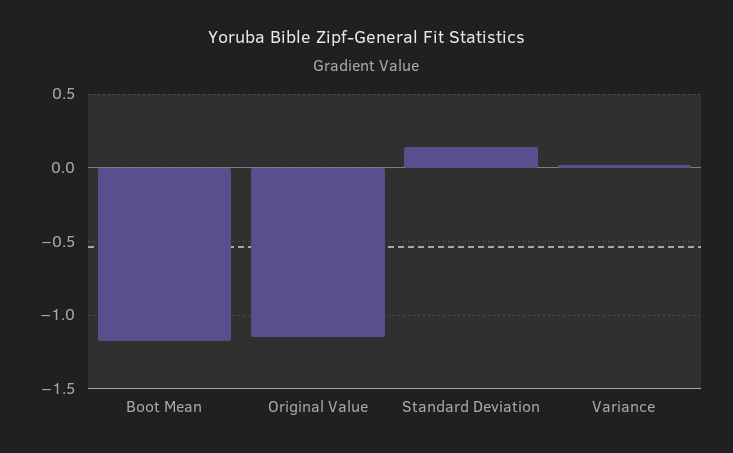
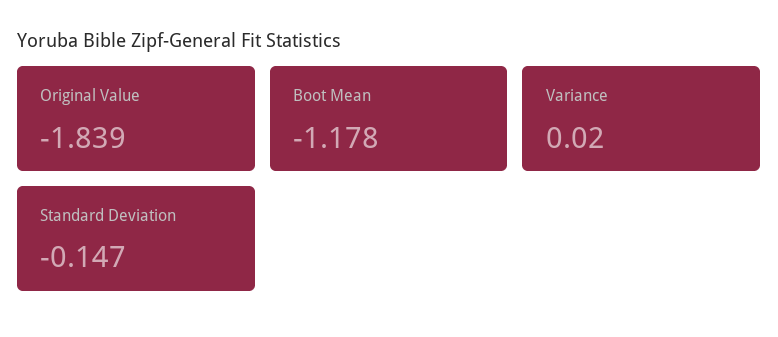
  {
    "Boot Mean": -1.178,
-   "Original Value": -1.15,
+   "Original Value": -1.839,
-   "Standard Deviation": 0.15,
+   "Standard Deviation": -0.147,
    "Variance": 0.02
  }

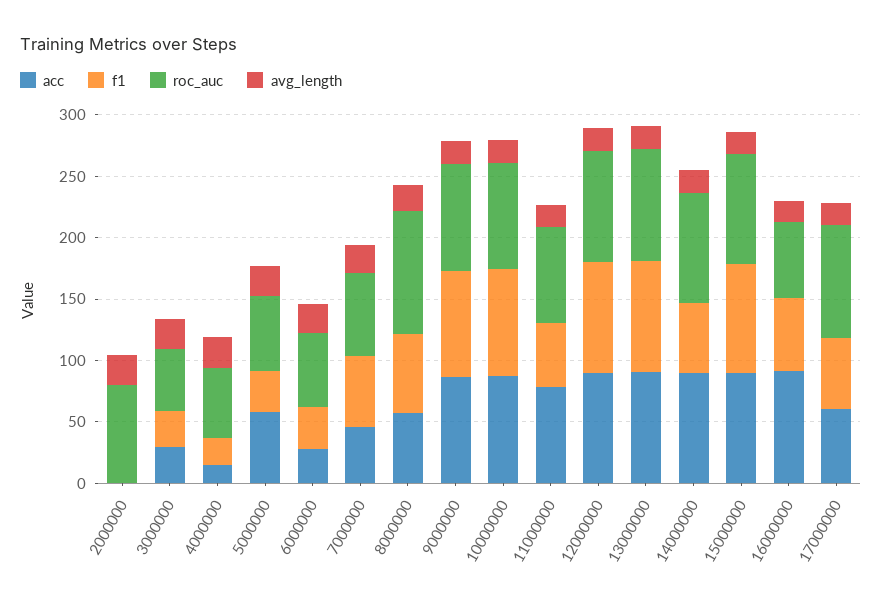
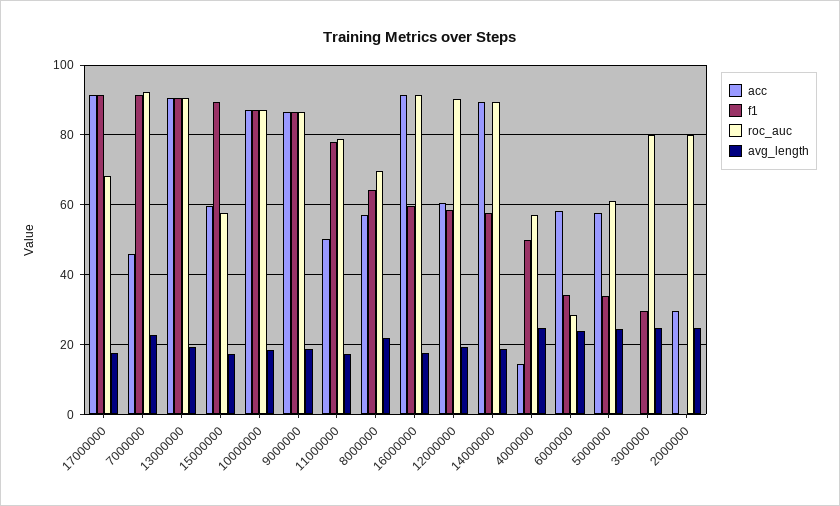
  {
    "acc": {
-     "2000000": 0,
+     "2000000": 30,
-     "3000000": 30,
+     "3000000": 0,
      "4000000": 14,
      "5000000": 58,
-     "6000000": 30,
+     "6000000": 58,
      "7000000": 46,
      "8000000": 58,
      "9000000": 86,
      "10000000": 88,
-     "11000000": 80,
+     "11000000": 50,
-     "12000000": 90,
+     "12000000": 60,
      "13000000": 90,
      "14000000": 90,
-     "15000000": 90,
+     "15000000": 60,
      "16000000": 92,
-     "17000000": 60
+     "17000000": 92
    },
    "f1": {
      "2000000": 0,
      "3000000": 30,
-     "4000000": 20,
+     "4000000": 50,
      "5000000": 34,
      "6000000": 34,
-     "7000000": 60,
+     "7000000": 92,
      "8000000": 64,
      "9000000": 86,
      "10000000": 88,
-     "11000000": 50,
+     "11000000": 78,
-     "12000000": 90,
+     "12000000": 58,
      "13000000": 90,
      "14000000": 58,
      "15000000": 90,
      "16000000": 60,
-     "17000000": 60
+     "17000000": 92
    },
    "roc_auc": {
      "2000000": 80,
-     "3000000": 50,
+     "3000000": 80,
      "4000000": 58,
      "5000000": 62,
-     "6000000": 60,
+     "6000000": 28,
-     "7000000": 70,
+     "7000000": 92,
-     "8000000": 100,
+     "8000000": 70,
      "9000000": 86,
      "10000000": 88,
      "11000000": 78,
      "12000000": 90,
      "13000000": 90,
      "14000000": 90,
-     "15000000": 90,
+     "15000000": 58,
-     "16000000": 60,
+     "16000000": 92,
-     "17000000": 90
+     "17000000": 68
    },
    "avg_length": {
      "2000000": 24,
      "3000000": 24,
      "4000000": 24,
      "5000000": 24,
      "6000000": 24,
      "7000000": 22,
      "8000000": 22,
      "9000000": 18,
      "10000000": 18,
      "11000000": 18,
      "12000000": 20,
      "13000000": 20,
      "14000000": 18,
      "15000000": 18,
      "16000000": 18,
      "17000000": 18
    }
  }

__________

■ **Problem**:
Find how many lines in the listing above contain the word "Deviation", then state that number by itself.

■ **Exercise output**:
2